Effects of impurities in noncentrosymmetric superconductors

TL;DR

This paper investigates how impurities influence the superconducting properties of noncentrosymmetric materials, revealing effects on critical temperature, spin susceptibility, and pairing channels, with implications for understanding unconventional superconductivity.

Contribution

It provides a detailed analysis of impurity effects on critical temperature, spin susceptibility, and pairing symmetry in noncentrosymmetric superconductors, highlighting deviations from conventional theories.

Findings

Impurities cause anisotropic mixing of electron states due to spin-orbit coupling.

Critical temperature behavior is similar to multi-band centrosymmetric superconductors.
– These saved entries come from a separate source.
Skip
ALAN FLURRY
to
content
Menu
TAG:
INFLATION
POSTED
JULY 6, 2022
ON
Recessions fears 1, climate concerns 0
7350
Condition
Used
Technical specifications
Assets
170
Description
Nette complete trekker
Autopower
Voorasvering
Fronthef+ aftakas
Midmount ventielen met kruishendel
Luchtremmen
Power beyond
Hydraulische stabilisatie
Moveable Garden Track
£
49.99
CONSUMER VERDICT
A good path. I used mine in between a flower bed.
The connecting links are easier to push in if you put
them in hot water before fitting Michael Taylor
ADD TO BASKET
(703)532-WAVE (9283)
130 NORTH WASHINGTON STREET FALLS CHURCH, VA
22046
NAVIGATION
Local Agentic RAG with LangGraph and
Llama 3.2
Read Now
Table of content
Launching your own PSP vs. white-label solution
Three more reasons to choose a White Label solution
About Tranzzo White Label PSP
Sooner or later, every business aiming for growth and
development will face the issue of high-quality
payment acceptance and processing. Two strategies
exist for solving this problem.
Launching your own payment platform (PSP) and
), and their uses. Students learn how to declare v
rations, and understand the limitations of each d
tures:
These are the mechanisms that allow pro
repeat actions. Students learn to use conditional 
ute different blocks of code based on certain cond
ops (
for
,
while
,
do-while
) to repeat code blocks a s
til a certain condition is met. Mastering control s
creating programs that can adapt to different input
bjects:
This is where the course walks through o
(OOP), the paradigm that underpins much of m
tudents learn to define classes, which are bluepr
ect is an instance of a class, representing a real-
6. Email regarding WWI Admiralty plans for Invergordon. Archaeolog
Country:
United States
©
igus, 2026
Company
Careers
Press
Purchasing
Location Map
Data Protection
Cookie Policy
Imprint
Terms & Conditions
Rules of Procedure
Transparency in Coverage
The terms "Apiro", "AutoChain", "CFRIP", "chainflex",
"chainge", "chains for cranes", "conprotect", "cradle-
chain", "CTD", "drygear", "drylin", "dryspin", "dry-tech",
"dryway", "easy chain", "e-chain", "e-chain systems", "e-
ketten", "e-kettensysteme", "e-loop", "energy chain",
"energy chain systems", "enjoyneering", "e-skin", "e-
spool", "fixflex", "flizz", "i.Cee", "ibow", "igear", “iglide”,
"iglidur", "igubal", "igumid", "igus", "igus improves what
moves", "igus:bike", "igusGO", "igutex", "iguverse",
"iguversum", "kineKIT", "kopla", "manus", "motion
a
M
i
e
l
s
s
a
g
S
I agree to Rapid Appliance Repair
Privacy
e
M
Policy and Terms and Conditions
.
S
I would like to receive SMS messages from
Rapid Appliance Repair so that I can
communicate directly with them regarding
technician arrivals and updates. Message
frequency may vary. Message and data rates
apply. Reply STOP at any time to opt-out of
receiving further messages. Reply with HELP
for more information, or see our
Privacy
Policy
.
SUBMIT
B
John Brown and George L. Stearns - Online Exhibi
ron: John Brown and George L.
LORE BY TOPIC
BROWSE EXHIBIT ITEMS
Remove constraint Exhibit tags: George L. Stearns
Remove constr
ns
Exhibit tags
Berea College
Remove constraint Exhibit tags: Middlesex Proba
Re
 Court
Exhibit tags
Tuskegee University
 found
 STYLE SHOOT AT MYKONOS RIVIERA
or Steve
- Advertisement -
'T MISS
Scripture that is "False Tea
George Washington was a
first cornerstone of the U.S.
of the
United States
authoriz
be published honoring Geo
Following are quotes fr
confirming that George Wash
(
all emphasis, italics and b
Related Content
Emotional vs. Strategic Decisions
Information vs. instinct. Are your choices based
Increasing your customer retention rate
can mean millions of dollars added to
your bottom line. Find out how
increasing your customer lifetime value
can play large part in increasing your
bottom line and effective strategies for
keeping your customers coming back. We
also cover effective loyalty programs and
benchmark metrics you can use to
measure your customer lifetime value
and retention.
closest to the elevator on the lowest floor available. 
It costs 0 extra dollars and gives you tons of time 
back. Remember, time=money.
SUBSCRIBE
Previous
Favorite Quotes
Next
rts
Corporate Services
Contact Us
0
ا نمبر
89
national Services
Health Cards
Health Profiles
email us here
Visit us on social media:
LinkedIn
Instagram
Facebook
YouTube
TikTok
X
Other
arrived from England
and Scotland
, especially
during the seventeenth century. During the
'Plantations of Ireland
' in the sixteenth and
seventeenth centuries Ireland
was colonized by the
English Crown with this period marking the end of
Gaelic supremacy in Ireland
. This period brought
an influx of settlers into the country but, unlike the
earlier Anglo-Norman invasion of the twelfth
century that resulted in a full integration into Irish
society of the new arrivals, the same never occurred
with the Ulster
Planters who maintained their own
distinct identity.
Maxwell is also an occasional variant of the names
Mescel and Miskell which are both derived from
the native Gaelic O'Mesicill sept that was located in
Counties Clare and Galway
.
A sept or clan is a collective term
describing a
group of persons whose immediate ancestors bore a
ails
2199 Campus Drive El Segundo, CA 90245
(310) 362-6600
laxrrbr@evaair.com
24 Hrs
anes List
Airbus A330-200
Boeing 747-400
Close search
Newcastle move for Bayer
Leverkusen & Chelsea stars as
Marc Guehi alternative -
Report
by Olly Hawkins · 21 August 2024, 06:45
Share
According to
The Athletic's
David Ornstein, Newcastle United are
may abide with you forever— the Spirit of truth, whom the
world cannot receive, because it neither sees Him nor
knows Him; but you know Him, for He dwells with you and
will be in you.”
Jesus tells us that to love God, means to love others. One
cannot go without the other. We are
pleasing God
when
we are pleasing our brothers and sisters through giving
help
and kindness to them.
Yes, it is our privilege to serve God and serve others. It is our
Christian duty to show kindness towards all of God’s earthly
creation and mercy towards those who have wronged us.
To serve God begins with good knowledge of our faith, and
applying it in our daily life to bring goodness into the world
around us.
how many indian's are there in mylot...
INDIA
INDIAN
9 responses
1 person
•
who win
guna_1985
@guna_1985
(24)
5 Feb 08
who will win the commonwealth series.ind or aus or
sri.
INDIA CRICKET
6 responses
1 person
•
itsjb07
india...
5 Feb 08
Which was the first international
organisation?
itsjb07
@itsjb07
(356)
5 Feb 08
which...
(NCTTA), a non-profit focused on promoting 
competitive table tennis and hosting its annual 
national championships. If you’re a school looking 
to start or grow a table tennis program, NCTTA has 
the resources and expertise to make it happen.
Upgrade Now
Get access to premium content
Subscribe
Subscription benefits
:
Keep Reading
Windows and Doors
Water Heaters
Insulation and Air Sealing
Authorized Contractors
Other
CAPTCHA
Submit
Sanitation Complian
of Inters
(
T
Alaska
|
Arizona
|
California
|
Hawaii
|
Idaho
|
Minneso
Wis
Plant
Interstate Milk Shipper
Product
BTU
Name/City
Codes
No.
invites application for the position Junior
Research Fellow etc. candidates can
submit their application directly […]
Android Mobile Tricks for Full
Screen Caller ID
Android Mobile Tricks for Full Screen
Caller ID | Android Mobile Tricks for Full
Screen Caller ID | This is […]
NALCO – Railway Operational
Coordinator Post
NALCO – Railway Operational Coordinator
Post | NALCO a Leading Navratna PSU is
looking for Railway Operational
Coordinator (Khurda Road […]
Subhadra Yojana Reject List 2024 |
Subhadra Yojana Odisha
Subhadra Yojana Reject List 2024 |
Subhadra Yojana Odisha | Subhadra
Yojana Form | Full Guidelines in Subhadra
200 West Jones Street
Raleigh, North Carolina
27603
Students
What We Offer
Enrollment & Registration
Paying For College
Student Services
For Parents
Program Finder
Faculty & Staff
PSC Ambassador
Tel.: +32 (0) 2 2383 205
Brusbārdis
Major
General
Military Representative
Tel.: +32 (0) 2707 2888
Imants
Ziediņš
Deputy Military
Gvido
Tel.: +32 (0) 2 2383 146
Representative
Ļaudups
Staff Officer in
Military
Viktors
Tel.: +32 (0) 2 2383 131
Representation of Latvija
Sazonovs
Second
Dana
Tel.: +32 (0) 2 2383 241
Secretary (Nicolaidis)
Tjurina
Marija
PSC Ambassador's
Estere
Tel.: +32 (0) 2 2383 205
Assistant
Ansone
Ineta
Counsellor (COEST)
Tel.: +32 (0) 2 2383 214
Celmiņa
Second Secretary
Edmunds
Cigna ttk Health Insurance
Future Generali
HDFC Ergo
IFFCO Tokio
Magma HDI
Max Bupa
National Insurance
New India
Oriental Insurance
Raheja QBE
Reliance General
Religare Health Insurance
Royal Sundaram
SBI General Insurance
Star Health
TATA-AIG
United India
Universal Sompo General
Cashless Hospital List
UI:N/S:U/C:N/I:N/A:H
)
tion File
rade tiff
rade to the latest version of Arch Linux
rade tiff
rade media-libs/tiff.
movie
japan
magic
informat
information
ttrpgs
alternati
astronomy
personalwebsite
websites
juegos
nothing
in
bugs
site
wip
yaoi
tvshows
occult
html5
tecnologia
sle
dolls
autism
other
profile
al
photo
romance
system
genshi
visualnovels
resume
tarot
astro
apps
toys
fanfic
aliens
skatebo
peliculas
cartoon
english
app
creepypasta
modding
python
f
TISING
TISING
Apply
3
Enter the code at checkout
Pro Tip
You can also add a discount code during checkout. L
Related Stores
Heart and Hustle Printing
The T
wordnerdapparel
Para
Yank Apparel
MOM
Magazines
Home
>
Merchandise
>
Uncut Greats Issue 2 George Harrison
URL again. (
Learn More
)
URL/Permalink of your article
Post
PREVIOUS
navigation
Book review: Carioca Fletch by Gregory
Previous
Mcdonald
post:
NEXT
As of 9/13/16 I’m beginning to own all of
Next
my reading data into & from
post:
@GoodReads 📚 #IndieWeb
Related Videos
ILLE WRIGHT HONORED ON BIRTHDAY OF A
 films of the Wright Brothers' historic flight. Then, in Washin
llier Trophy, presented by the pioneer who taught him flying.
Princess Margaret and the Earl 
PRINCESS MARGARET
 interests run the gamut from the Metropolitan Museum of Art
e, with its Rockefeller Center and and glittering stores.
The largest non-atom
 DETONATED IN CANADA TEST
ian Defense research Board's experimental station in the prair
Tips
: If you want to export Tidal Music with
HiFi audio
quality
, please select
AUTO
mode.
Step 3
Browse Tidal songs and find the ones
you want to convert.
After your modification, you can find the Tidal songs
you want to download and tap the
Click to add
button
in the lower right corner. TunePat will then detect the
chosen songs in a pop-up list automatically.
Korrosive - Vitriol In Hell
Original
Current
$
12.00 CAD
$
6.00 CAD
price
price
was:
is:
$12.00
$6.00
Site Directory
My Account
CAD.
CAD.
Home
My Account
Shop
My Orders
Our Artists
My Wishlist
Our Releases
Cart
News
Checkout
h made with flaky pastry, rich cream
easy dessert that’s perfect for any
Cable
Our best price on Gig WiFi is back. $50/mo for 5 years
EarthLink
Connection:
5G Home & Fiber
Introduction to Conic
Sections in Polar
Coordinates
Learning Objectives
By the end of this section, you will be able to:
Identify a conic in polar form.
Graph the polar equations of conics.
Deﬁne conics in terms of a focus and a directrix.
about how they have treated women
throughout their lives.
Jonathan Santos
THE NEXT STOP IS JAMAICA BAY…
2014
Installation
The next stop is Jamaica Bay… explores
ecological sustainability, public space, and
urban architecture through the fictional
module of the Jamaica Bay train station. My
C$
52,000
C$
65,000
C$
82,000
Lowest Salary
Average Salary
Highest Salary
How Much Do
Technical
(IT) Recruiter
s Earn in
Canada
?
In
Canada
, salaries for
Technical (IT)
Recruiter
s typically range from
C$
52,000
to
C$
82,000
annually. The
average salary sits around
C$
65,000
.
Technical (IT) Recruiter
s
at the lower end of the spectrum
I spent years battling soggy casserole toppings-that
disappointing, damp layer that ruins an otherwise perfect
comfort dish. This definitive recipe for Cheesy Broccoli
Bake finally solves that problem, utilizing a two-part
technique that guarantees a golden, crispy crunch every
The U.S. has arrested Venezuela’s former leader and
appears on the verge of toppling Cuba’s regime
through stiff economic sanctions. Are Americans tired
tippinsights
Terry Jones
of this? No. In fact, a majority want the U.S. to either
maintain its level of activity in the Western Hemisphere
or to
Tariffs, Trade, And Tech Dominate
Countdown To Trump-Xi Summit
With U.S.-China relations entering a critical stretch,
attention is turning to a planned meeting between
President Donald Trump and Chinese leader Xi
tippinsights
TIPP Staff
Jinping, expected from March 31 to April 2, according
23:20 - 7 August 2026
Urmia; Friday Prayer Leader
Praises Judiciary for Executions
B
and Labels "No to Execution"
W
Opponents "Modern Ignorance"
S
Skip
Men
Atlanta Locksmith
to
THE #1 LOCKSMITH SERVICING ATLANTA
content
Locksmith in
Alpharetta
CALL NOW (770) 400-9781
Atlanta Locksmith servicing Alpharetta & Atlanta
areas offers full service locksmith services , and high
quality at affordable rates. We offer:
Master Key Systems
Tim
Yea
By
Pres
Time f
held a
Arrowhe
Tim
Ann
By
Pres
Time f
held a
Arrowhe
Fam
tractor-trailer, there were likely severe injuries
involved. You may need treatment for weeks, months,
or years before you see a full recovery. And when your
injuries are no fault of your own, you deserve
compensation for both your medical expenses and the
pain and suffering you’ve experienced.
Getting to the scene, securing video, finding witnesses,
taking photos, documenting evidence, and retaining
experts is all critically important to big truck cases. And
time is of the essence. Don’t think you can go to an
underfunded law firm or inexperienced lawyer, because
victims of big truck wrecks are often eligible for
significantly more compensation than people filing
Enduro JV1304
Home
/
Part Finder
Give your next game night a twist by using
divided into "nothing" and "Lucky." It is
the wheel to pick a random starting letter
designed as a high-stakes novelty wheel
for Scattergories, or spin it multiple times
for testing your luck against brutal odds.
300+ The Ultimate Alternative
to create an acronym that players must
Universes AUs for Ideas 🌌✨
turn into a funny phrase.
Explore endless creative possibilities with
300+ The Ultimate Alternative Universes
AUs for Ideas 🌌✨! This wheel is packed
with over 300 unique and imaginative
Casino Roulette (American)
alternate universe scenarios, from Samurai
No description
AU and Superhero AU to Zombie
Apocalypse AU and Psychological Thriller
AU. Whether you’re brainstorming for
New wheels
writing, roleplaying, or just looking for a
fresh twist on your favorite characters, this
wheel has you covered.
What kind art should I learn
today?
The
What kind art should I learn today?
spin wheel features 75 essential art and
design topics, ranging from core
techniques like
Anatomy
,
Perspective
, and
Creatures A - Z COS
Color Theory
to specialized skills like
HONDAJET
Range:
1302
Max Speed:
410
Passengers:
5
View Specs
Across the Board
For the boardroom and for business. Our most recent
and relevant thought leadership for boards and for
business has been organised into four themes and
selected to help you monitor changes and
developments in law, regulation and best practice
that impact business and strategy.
Scalar impurities can mix singlet and triplet pairing channels, affecting upper critical field.

Abstract

Effects of disorder on superconducting properties of noncentrosymmetric compounds are discussed. Elastic impurity scattering, even for scalar impurities, leads to a strongly anisotropic mixing of the electron states in the bands split by the spin-orbit coupling. We focus on the calculation of the critical temperature, the upper critical field, and the spin susceptibility. It is shown that the impurity effects on the critical temperature are similar to those in multi-band centrosymmetric superconductors, in particular, Anderson's theorem holds for isotropic singlet pairing. In contrast, scalar impurities affect the spin susceptibility in the same way as spin-orbit impurities do in centrosymmetric superconductors. Another peculiar feature is that in the absence of inversion symmetry scalar disorder can mix singlet and triplet pairing channels. This leads to significant deviations of the upper critical field from the predictions of the Werthamer-Helfand-Hohenberg theory in the conventional centrosymmetric case.